2. Control Your Outbound Links
The last thing I want you to do is create a site that is a "black hole." These are sites that link juice enters but can never, ever escape because the site will never link to anyone else. You should freely link to other sites that provide valuable information to your readers.
What I am suggesting is that you avoid linking to other sites from your homepage, category, tag, and archive pages (the pages you are driving a lot of link juice to). It's easy to take the links out of your summaries (the short versions of your post that display on these pages). This will keep your PageRank flowing to your own internal content while also allowing you to link out freely from inside of your articles.
3. Use a SiteMap Wisely
I use an archive page that links to all of my categories and sub-categories. If your category archives are large enough where you have several pages of archives, you want to link to each of these pages from your sitemap.
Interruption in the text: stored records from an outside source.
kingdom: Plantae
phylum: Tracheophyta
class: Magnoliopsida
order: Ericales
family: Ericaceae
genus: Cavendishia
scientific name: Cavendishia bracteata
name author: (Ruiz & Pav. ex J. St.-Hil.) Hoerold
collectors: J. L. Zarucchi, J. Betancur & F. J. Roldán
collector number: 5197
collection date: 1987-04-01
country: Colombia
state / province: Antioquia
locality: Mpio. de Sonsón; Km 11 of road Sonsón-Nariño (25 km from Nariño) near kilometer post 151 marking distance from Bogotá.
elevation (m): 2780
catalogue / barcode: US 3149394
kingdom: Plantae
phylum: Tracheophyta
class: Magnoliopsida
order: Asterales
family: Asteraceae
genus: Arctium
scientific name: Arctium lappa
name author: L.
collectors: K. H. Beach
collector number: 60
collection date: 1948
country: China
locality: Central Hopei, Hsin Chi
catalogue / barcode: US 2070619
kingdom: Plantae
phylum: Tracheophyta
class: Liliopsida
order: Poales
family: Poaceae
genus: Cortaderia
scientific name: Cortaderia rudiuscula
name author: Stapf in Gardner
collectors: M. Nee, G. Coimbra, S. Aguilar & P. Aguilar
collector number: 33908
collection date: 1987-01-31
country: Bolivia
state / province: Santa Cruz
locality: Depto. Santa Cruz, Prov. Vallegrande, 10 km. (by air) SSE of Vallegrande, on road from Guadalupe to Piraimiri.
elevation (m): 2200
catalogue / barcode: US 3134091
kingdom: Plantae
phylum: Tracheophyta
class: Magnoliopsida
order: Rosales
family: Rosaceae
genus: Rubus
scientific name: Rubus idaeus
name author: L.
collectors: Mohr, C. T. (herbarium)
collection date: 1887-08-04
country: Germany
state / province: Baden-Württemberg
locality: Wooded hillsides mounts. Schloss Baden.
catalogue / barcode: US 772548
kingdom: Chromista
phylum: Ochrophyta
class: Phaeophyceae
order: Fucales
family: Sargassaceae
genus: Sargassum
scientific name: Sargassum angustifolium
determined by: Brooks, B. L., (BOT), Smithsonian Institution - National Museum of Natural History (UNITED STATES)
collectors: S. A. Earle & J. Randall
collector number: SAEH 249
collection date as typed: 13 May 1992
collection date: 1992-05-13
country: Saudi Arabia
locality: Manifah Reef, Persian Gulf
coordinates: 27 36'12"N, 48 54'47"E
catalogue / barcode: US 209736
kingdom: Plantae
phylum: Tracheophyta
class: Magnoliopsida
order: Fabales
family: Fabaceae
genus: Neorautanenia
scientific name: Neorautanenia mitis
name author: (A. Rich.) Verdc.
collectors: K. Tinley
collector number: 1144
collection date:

This ensures that every piece of content on your site is only three clicks away from the hompage. By linking to the sitemap from my homepage it increases the chances that the spiders will crawl every single page of my site, leaving no piece of content so far from the homepage that it is forgotten by the spiders.
You should limit the number of links on this page to 100. The search engines don't crawl an infinite number of outgoing links on a page, they normally cut it off around 100 so if you have a large number of categories, create additional sitemap pages.
4. Limit Global Navigation Links
Most sites have some sort of global navigation menu. This menu is the same on every single page of the site. If you are going to have one of these, you want to limit the number of links in the menu as much as possible. This conserves pagerank on every page of the site and pushes more to the few pages you link to from the menu.
Another tactic you can use is to change the navigation as users dive deeper into the site. For example, on this site if someone clicks on the "Search Engine Marketing" category and then clicks through to a piece of content, the menu changes from what's on the homepage to my "SEO" menu listing the important pieces of SEO content I have written.